[MATERIAL FOR THE TASK]
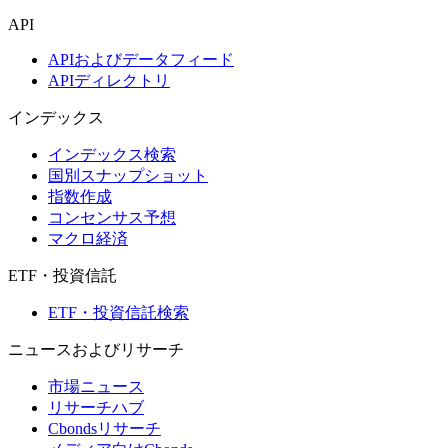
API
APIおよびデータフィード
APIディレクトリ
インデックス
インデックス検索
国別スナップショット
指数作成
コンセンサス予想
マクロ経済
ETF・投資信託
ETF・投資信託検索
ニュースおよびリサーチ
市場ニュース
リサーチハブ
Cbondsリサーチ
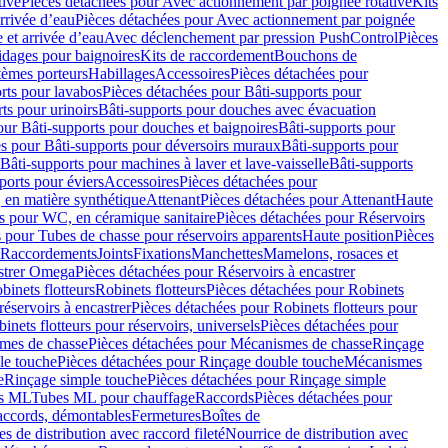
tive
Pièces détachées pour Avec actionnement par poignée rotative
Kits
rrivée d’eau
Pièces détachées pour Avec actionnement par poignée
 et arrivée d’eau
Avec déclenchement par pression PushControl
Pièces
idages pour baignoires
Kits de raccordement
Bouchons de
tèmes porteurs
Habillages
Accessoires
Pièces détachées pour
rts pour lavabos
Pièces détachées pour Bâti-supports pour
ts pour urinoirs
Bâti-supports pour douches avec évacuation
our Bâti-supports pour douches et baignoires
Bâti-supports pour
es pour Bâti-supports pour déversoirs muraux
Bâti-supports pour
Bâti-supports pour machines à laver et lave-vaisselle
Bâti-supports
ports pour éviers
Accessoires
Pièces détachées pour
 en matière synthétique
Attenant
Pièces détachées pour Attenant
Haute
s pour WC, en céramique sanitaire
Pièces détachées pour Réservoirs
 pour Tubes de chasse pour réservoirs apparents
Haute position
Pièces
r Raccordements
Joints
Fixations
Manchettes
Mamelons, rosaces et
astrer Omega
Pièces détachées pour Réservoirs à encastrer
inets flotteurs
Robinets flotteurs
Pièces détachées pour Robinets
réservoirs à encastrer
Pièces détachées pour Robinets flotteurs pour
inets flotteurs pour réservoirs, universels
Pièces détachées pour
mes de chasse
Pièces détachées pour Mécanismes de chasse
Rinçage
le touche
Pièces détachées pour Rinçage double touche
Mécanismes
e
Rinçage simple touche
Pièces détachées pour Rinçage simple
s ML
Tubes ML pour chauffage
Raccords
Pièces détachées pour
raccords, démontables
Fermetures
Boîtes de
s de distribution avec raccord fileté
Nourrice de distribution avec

* * *

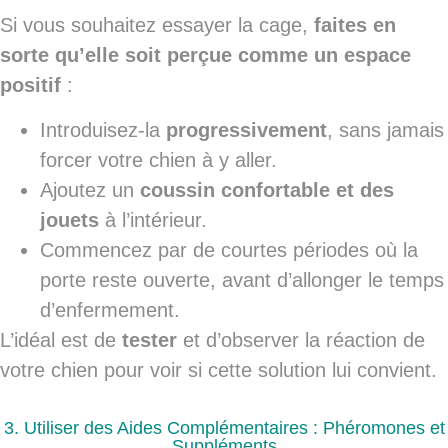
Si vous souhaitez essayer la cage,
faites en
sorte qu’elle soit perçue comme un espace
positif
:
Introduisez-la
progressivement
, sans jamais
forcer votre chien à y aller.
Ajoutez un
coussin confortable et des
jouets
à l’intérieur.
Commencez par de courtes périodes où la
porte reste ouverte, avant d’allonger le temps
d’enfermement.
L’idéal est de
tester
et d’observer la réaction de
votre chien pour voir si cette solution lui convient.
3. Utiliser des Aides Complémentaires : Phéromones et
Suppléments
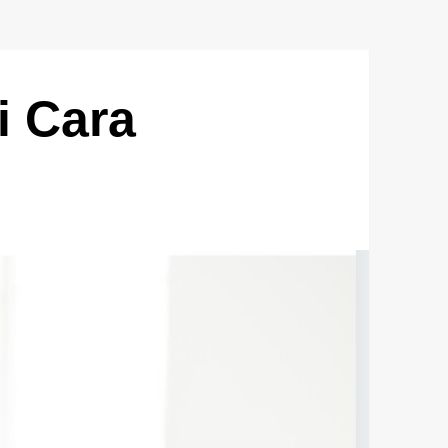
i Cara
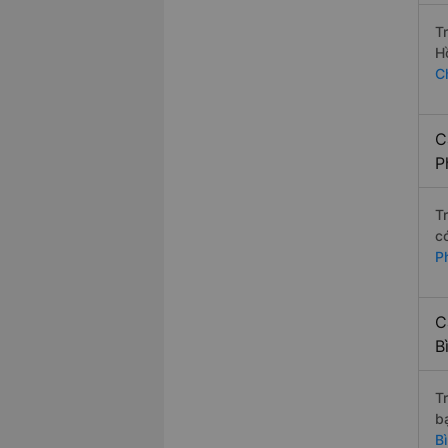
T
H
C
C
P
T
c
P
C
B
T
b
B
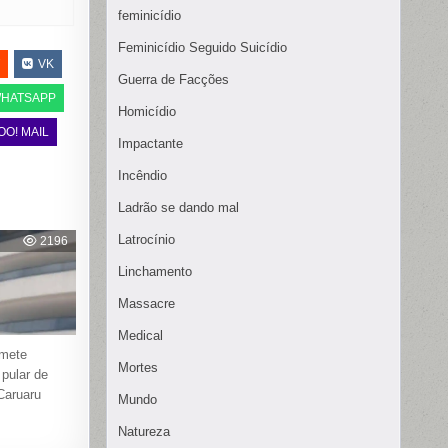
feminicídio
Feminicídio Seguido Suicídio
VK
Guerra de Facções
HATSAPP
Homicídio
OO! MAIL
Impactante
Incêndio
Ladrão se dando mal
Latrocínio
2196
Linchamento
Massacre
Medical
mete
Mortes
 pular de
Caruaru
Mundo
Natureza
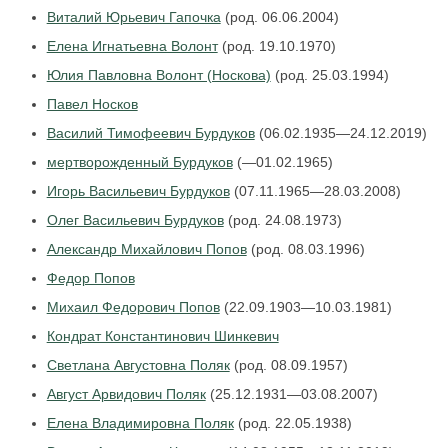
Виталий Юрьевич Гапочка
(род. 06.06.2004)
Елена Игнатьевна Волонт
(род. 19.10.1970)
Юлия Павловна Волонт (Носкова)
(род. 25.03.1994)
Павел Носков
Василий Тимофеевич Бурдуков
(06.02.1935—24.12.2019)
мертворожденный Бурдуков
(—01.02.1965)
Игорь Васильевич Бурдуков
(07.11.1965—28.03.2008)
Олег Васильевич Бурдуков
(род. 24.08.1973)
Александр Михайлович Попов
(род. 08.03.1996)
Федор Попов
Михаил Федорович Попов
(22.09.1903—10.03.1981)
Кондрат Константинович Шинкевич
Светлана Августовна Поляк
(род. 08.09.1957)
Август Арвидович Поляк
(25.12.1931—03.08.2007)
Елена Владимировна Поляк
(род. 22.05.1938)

[WHAT TO WORK ON] Which lines above contain the word "Rinçage"? List them.

[WRITTEN RESPONSE]
Rinçage
Pièces détachées pour Rinçage double touche
Rinçage simple touche
Pièces détachées pour Rinçage simple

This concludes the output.